▶ **TO DO**:
Report only the count of lines in the items below that contain the string "objects", matching case exactly.

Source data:

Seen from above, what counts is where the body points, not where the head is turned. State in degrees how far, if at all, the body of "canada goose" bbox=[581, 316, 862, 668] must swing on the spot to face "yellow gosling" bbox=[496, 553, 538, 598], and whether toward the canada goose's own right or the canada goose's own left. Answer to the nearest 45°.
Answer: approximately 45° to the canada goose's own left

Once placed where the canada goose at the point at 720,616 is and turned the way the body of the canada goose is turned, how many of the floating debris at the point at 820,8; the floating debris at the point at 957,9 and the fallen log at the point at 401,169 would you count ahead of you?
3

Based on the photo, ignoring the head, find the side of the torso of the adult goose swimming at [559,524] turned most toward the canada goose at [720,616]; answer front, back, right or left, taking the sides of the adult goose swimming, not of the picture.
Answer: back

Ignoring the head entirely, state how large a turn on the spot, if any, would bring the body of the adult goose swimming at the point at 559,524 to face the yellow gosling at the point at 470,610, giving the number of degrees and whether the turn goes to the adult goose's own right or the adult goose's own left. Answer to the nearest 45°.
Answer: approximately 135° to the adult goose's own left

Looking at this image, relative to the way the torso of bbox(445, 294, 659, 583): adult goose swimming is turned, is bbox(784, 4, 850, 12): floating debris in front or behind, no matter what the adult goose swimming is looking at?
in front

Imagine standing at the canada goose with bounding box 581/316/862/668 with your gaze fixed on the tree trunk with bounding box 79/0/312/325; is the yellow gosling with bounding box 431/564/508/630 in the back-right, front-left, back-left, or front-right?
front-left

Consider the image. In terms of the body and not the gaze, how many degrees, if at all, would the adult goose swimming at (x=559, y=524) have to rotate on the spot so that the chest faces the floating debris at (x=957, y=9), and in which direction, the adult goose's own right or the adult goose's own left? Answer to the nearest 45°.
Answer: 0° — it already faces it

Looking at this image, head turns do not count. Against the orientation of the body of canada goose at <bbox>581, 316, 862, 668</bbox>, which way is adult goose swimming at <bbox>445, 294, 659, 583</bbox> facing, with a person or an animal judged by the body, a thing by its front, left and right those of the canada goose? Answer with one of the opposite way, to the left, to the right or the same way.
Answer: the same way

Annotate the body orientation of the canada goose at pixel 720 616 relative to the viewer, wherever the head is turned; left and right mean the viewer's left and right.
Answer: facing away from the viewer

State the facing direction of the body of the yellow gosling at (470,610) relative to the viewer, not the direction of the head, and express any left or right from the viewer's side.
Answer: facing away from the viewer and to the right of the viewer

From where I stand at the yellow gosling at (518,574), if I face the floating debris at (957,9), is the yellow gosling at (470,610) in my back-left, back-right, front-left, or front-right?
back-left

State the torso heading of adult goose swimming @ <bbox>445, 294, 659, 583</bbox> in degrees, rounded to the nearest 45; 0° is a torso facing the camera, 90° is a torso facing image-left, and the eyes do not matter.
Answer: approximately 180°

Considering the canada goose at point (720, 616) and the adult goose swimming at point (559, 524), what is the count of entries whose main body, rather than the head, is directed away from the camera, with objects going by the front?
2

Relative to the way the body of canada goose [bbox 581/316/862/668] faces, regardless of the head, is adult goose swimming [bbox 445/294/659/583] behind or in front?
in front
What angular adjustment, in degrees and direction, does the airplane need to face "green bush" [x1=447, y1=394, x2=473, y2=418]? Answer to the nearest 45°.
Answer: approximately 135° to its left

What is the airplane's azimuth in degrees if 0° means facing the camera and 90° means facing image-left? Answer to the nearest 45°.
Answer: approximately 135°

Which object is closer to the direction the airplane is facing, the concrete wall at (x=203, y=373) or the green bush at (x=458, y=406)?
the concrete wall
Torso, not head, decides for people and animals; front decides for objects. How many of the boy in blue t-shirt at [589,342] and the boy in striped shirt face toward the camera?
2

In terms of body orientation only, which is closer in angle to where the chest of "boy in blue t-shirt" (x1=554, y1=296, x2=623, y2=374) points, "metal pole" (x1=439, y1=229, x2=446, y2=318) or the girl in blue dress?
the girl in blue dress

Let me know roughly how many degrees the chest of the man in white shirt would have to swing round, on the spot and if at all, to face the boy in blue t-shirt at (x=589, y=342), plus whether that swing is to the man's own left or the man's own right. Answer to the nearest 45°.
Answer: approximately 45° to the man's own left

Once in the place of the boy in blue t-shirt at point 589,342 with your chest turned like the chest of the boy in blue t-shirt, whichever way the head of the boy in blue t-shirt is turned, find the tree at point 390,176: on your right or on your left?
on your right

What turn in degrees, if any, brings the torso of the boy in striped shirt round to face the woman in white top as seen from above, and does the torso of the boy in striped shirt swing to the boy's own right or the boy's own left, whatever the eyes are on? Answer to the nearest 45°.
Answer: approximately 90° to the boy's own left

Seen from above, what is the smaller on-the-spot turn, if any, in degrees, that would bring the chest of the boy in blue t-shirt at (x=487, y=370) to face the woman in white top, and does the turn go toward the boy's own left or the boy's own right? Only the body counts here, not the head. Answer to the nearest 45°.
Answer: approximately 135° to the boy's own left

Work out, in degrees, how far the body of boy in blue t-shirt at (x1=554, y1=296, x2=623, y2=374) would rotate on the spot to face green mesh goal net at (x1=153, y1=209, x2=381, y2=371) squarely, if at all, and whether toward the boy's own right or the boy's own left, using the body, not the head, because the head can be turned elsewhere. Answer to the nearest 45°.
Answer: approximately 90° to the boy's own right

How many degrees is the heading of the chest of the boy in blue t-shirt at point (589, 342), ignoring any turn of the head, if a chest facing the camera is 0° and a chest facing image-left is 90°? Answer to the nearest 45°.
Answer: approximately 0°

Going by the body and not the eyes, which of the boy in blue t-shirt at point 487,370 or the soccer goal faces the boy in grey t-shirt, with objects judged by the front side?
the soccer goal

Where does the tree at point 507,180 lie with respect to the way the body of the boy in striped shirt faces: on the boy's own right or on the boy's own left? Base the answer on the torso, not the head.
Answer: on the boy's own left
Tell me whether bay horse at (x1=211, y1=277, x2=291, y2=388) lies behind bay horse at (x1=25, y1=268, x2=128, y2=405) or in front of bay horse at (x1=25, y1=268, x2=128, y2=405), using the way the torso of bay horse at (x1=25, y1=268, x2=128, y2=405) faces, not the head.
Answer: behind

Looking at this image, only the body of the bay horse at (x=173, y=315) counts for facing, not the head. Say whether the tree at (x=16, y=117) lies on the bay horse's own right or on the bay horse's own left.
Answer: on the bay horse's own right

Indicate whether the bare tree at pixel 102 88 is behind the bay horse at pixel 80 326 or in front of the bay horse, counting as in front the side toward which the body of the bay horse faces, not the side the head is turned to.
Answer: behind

==

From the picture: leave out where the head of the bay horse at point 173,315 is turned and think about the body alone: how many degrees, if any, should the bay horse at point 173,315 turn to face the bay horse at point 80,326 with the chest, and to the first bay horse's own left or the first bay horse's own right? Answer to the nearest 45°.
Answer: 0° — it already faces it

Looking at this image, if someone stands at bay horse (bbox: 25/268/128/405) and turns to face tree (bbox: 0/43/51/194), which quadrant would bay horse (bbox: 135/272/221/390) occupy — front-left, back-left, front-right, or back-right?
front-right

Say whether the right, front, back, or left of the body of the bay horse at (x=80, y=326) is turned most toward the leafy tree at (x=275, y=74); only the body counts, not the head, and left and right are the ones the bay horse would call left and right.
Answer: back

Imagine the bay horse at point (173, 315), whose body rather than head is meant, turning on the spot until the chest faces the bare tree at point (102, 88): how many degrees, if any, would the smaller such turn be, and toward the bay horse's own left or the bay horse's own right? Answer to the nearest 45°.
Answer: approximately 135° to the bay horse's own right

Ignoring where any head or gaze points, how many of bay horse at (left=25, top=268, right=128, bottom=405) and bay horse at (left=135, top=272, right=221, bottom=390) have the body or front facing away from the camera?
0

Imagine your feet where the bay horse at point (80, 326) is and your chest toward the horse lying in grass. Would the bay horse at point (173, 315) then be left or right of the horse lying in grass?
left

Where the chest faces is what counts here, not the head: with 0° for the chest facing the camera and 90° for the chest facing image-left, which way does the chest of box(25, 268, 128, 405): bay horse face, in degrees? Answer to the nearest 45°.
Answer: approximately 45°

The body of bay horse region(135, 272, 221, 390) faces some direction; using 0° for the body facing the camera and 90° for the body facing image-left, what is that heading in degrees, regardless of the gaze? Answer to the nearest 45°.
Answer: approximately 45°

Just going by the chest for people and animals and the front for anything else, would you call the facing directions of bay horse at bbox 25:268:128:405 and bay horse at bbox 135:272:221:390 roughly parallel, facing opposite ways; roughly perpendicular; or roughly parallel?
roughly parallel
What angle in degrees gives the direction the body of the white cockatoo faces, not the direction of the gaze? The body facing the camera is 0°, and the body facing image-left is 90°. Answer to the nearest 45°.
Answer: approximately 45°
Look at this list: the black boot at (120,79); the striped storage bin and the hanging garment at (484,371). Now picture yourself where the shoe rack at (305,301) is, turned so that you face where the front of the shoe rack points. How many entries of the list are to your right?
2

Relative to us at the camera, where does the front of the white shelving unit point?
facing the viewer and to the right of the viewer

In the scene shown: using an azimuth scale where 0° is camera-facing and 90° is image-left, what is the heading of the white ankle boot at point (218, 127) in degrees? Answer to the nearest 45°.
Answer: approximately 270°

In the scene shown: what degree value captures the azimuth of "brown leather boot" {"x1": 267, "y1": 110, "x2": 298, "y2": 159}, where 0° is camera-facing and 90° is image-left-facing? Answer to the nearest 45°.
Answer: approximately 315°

▶ **TASK SOLUTION**:
3